If you have read the first three posts about this whole Sen. Trent Garner, Public Defender, debacle, you know that his start date with the 13th Judicial District was April 12 and that his last day was June 3. According to the calendar,1 once you account for holidays, 4/12 through 6/13 contains 38 non-holiday weekdays, across eight full or partial weeks.
Eight weeks at up-to-30-hours per week works out, at the most, to 240 hours. According to Arkansas Public Defender Commission pay records, Trent Garner worked 239 hours while illegally employed there. So, on the surface, at least that part is all good.2
The problem for Trent Garner, as Capt. Edward Smith would certainly confirm if not for that danged ol’ iceberg, is that it’s below the surface is where things get interesting. So let’s hop in this bathysphere and dive down deep.
For context as we move through the upcoming documents, let’s start with Trent Garner’s case log, courtesy of the Arkansas Public Defender Commission. I have redacted out individual names for the people he represented in circuit court.

────────────────────

To do:
- A) In the post about Trent Garner's public defender job, how many hours do the Arkansas Public Defender Commission pay records say he worked?
- B) Reproduce the stretch of the Trent Garner post from "Eight weeks at" through "dive down deep." word for word.
The data that comes next has no connection to the post.

Stored data:
────────────────────

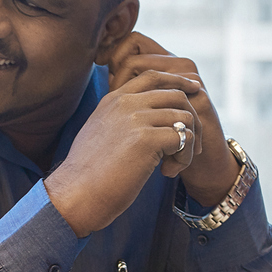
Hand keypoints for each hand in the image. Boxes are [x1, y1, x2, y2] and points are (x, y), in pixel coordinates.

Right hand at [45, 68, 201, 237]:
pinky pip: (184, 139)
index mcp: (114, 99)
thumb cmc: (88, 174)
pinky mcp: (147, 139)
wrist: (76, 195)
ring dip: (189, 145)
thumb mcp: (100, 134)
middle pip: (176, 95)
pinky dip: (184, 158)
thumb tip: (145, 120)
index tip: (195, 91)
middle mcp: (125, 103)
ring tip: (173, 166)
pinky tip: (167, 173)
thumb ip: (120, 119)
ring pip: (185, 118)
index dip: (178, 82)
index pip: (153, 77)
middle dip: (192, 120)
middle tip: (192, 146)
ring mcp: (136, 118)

────────────────────

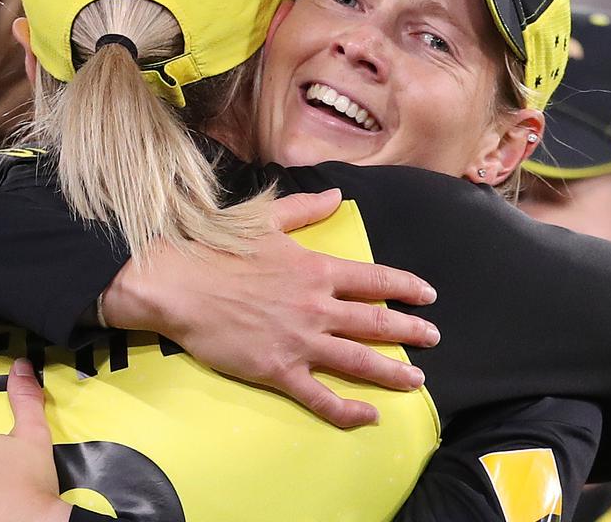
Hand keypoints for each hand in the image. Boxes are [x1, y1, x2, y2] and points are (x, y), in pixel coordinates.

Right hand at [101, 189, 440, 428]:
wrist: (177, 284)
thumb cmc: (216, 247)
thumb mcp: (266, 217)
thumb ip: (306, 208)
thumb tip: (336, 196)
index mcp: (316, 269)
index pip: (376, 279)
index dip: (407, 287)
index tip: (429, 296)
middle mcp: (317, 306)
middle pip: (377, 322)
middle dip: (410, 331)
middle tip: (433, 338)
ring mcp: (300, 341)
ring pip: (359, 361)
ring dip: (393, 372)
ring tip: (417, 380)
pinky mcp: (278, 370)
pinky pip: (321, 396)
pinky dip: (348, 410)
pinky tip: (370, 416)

────────────────────

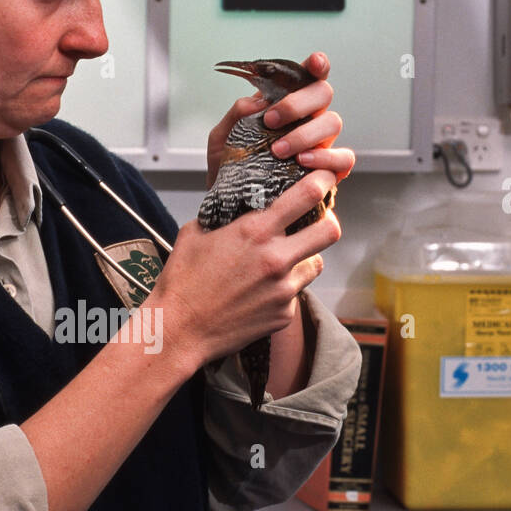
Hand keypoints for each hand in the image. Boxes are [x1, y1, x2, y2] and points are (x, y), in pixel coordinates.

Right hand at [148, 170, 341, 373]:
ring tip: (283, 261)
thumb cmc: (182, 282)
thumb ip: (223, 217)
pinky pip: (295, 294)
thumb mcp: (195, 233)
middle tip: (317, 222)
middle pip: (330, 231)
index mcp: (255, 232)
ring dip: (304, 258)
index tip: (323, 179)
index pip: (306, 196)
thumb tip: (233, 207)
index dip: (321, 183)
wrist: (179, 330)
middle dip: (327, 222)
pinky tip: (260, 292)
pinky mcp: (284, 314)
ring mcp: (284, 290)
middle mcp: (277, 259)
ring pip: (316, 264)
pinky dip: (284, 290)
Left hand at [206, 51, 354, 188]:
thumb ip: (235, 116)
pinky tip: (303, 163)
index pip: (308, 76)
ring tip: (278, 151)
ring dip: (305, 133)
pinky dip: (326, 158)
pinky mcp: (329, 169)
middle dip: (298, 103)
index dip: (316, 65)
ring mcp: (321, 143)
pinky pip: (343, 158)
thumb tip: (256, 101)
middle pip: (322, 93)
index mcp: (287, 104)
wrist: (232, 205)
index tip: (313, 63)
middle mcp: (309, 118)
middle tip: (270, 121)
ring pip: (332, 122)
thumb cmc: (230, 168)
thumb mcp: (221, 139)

────────────────────

Task solutions:
- A) 239 hours.

- B)
Eight weeks at up-to-30-hours per week works out, at the most, to 240 hours. According to Arkansas Public Defender Commission pay records, Trent Garner worked 239 hours while illegally employed there. So, on the surface, at least that part is all good.2
The problem for Trent Garner, as Capt. Edward Smith would certainly confirm if not for that danged ol’ iceberg, is that it’s below the surface is where things get interesting. So let’s hop in this bathysphere and dive down deep.